Ceausescu took office in 1965 and enforced costly plans to reconstruct Bucharest, creating debts and food, electricity and heating shortages.

There were reports of unrest and massacres in the city of Timisoara, 350km northwest of Bucharest, after December 17, 1989.

Demonstrations were held in Bulgaria, Hungary and Czechoslovakia to condemn the violence.

Ceausescu blamed “fascist, reactionary groups” for the uprising and refused to mention of casualties amid rumours that thousands had been shot by the military.

On December 21, the uprising spread to Bucharest as Ceausescu addressed a supposedly supportive crowd.

Broadcasts of Ceausescu’s speech were stopped as the security forces loyal to the dictator fought the army, which had abandoned him.

Ceausescu and his wife Elena were captured in the city of Targoviste close to Bucharest and faced a military tribune for genocide and abuse of power.

After the two-hour trial, paratroopers shot them in the courtyard with video of their corpses broadcast.
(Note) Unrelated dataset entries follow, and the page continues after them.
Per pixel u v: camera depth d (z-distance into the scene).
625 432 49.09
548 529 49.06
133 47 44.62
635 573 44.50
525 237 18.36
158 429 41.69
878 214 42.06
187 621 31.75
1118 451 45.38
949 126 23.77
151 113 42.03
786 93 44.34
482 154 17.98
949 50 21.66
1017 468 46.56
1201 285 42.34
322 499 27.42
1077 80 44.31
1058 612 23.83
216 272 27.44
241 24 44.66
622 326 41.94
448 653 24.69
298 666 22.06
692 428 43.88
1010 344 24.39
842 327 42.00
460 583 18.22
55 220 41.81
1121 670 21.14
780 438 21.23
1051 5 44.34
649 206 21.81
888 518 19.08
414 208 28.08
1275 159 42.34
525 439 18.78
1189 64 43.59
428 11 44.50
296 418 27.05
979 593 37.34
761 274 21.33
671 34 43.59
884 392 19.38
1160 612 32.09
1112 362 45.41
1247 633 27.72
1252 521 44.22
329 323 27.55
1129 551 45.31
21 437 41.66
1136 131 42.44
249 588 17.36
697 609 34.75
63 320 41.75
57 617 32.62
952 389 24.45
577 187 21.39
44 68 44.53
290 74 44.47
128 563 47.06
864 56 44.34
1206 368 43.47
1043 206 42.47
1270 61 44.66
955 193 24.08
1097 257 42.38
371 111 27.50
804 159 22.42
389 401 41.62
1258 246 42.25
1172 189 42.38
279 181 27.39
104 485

It is reported that 1,142 people were killed during the uprising.

On 22 December 1989, Ceausescu gave the order to fire on protesters but most of the victims died after he had been toppled and former president, Ion Iliescu, had taken over. 

His trial started last month following the re-opening of a prolonged investigation and it is expected to hear from more than 5,000 witnesses.

A dictatorial monument 

Bucharest’s Palace of the Parliament (pictured), as it is now called, was completed after Ceausescu was executed.

Planned to host every government ministry under one roof, it now contains Romania’s parliament.

Călin Popescu-Tăriceanu, president of the senate until earlier this year, had the vast office that was meant to belong to Ceausescu.

“When I first came here there was a huge globe and I had this image in my mind of the dictator of [Charlie] Chaplin when he’s sitting on the desk and turning the globe,” the politician said.

He had furniture changed, including an oversized desk that was replaced with one half the size but still several times bigger than any normal desk. 

“The office must be a place where when you invite people and they feel a little bit comfortable, and you can make a friendly atmosphere, but this size is exactly the opposite, it’s creating distance between you and your guests,” Popescu-Tăriceanu said.

The building has 1 million cubic metres of marble, 3,500 tonnes of crystal, 1,100 rooms, silver brocade curtains and gold-leaf ceilings.

Approximately 20 per cent of the city was flattened for the House of the People, its surrounding buildings and the boulevard approaching it, which was designed to be wider and longer than Paris’ Champs-Élysee. 

Around 40,000 people were forcibly rehoused.

Ceausescu laid the cornerstone in 1984 and most of the exteriors were completed by 1989.